In any case, it’s important to remember, people who have thoughts of suicide keep their problems to themselves and feel horrible, hopeless, and helpless. It is not a matter of whether or not we think they should feel this way, it is a matter of sensing that they do and acknowledging it. It’s a matter of asking if they are thinking about suicide. It’s a matter of feeling their pain, not knowing what to do, telling them that and helping them find someone who does. If someone admits that they are suicidal, this is the time to contact a school counselor who can assess the student’s risk in an informed manner. If you experience direct threats or momentary expressions of  suicidal wishes after hours, you should call 911. You are not betraying a suicidal person by calling for help. You are working to save them. In extreme situations, reporting suicidal people  may result in them being restricted to a hospitalized environment for a few days, but this serves as an important evaluation period and may lead to the changes that they need to live a more stable life.

Contacting a trained professional is proven to help with stress, overcoming fears, improving relationships and even saving  lives. Although there is professional help out there, people in a very deep depression feel like nobody can help them or understand how they feel. It takes time to open up to a complete stranger, but it’s been proven very beneficial to those who want the help.  Talking to someone who is in need of help will provide support and decrease the chances of the person hurting themselves.

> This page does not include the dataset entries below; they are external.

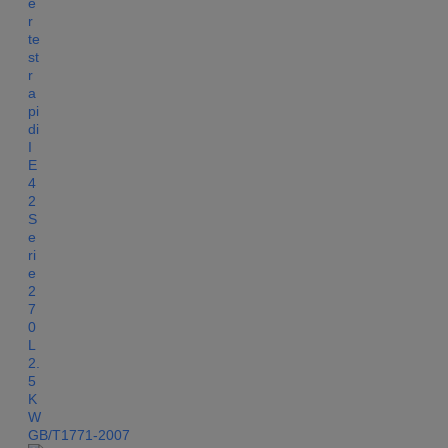
GB/T1771-2007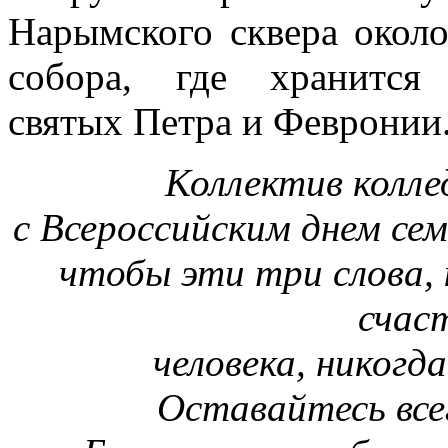
Нарымского сквера около
собора, где хранитс
святых Петра и Февронии
Коллектив колл
с Всероссийским днем сем
чтобы эти три слова,
счас
человека, никогд
Оставайтесь всег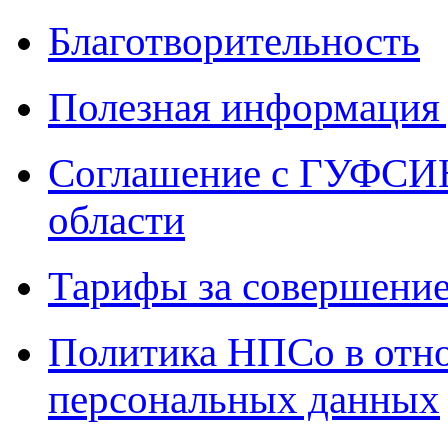
Благотворительность
Полезная информация 
Соглашение с ГУФСИН
области
Тарифы за совершение
Политика НПСо в отн
персональных данных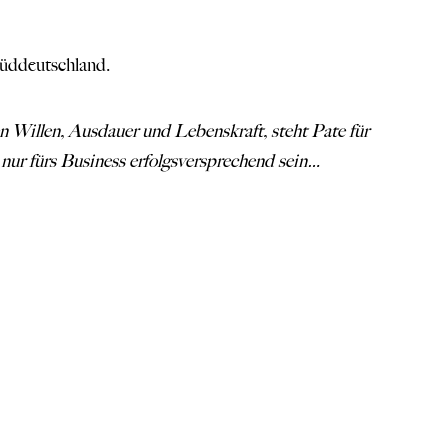
Süddeutschland.
n Willen, Ausdauer und Lebenskraft, steht Pate für
nur fürs Business erfolgsversprechend sein…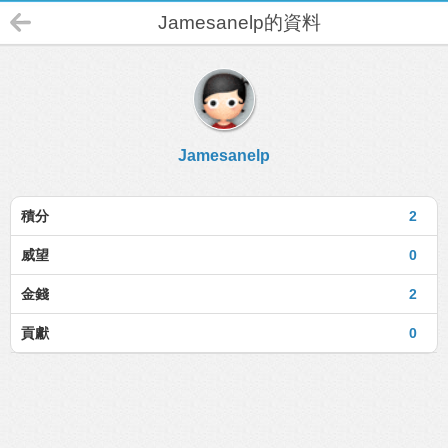
Jamesanelp的資料
Jamesanelp
積分
2
威望
0
金錢
2
貢獻
0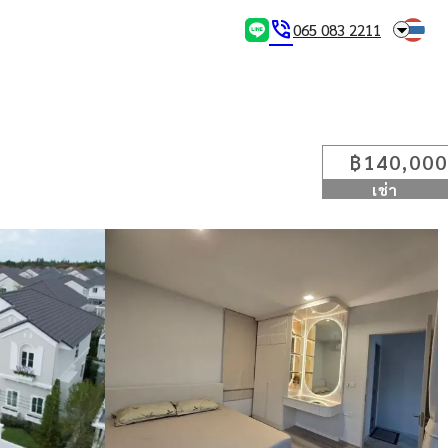
arrow_drop_down
phone_in_talk
065 083 2211
฿140,000
เช่า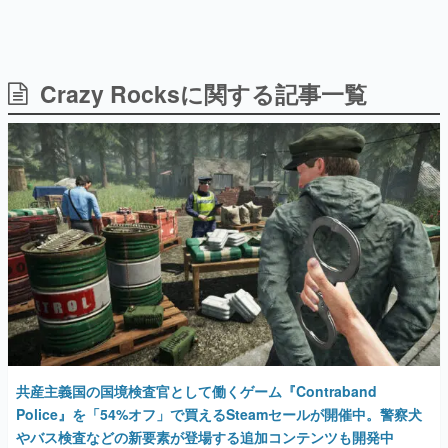
日本のコンテンツ産業やカルチャーに与えた影響を探る企
画です。
日本モバイルゲーム産業史
日本のモバイルゲーム史における主要なトピック・タイト
Crazy Rocksに関する記事一覧
ルを網羅するほか、開発者へのインタビューや識者による
解説を掲載。約20年の歴史が一望できる決定版！
若ゲのいたり〜ゲームクリエイターの青春〜
『うつヌケ』『ペンと箸』等で知られるマンガ家・田中圭
一先生によるゲーム業界レポートマンガです。
なんでゲームは面白い？
ゲーム開発者・hamatsu氏がゲームの魅力を画面や操作の
具体的な形から解き明かしていく、硬派で骨太な評論連載
です。
ゲームが変えた日本語
「経験値」「裏技」「ラスボス」… ゲームにまつわる言葉
の起源や用法の変遷を、コンピューター文化史研究家・タ
イニーP氏が徹底調査。
共産主義国の国境検査官として働くゲーム『Contraband
カテゴリ
Police』を「54%オフ」で買えるSteamセールが開催中。警察犬
やバス検査などの新要素が登場する追加コンテンツも開発中
特集記事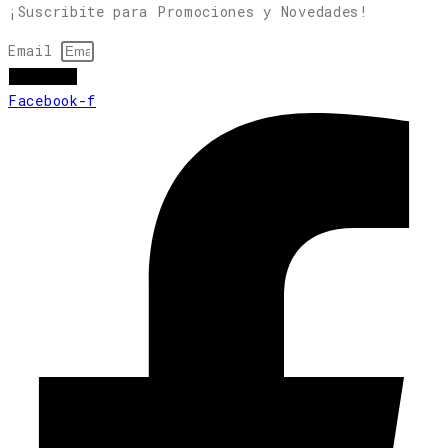
¡Suscribite para Promociones y Novedades!
Email
subscribir
Facebook-f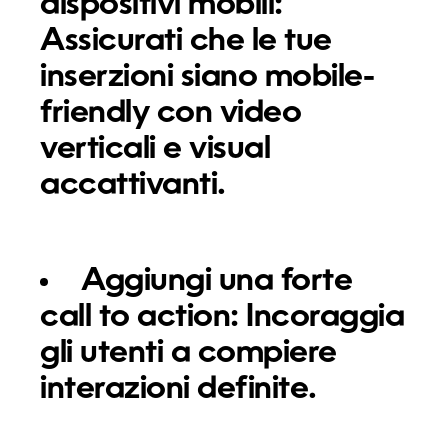
dispositivi mobili:
Assicurati che le tue
inserzioni siano mobile-
friendly con video
verticali e visual
accattivanti.
Aggiungi una forte
call to action:
Incoraggia
gli utenti a compiere
interazioni definite.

If you are concerned for someone, approach them and let them know you would like to speak to them about this issue and be ready to talk about it openly. Remember to speak genuinely and directly. Keep in mind that you are not a professional and that they may need professional help. Be non-judgmental and show interest in what the person is talking about, be willing to listen, be open and avoid offering solutions. Don’t be shocked by what they say because this person may feel as you may not be able to help. Give them hope and reassure them they are not alone. Most of all, encourage them to get help, and even if they resist, if anyone is thinking seriously about ending their lives, contact one of our school psychologists, Monica Monroy or Laura Sanchez to intervene. In any after-school hours situation where you think a person may be at risk immediately, don’t wait, call 911. Remember, whether someone is seriously or not so seriously considering suicide, they need more emotional attention and support. Don’t worry about figuring out the difference by yourself.

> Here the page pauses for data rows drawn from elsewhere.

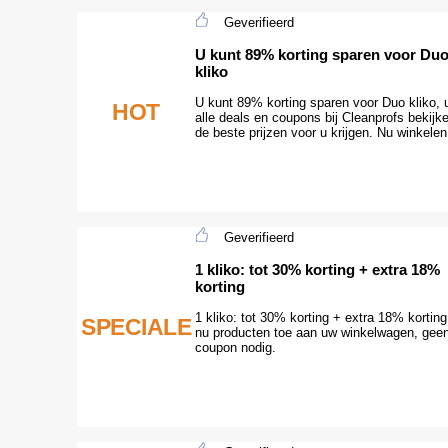
Geverifieerd
U kunt 89% korting sparen voor Du
kliko
U kunt 89% korting sparen voor Duo kliko, 
HOT
alle deals en coupons bij Cleanprofs bekijk
de beste prijzen voor u krijgen. Nu winkelen
Geverifieerd
1 kliko: tot 30% korting + extra 18%
korting
1 kliko: tot 30% korting + extra 18% kortin
SPECIALE
nu producten toe aan uw winkelwagen, gee
coupon nodig.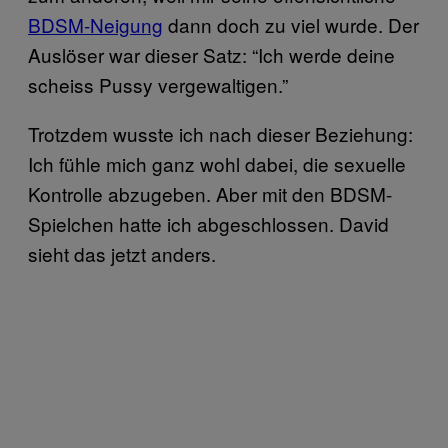
BDSM-Neigung
dann doch zu viel wurde. Der
Auslöser war dieser Satz: “Ich werde deine
scheiss Pussy vergewaltigen.”
Trotzdem wusste ich nach dieser Beziehung:
Ich fühle mich ganz wohl dabei, die sexuelle
Kontrolle abzugeben. Aber mit den BDSM-
Spielchen hatte ich abgeschlossen. David
sieht das jetzt anders.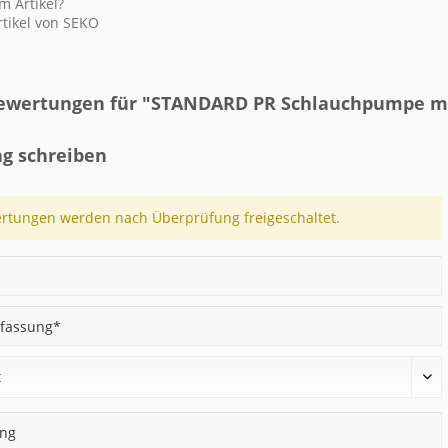
 Artikel?
tikel von SEKO
wertungen für "STANDARD PR Schlauchpumpe mi
g schreiben
rtungen werden nach Überprüfung freigeschaltet.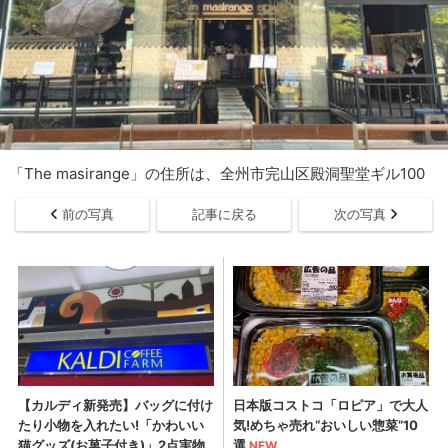
「The masirange」の住所は、全州市完山区殿洞聖堂ギル100
前の写真
記事に戻る
次の写真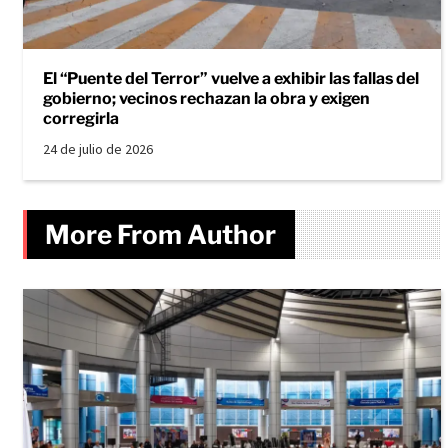
El “Puente del Terror” vuelve a exhibir las fallas del
gobierno; vecinos rechazan la obra y exigen
corregirla
24 de julio de 2026
More From Author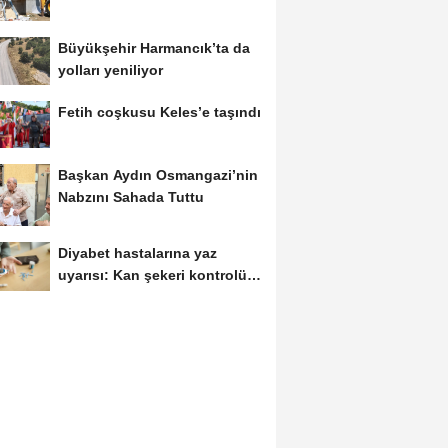
Büyükşehir Harmancık’ta da
yolları yeniliyor
Fetih coşkusu Keles’e taşındı
Başkan Aydın Osmangazi’nin
Nabzını Sahada Tuttu
Diyabet hastalarına yaz
uyarısı: Kan şekeri kontrolü
şart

Most of us have probably heard the song “1-800-273-8255” by the singer Logic. The song is the story of someone calling the NSPH (National Suicide Prevention Hotline) and thinking about ending their life, but after a conversation with the person on the other line, the caller decides that life is worth living.  This song was made to show that suicide is not an answer to a person’s problem and also inspired millions of people to call the NSPH and get the help they needed. “Pain don’t hurt me the same, I know, the lane I travel feels alone, but I’m moving ‘til my legs give out and I see my tears in the snow. But I don’t wanna cry anymore. I wanna feel alive. I don’t wanna die anymore. Oh I don’t wanna, I don’t wanna, I don’t even wanna die anymore.”  It’s time for us all to be willing and ready to make this call if we get to that point or discover others who have, without judgement and without shame.


National Suicide Prevention Hotline: 1-800-273-8255


  • If you are asked to keep a suicide planning a secret, don’t, you should never agree to keep that secret.
  • If you want to get someone immediate help, don’t leave the person alone.
  • Try to find out if they are under the influence or may have done something or anything that could seriously hurt them.
  • Call an emergency number or get the nearest help.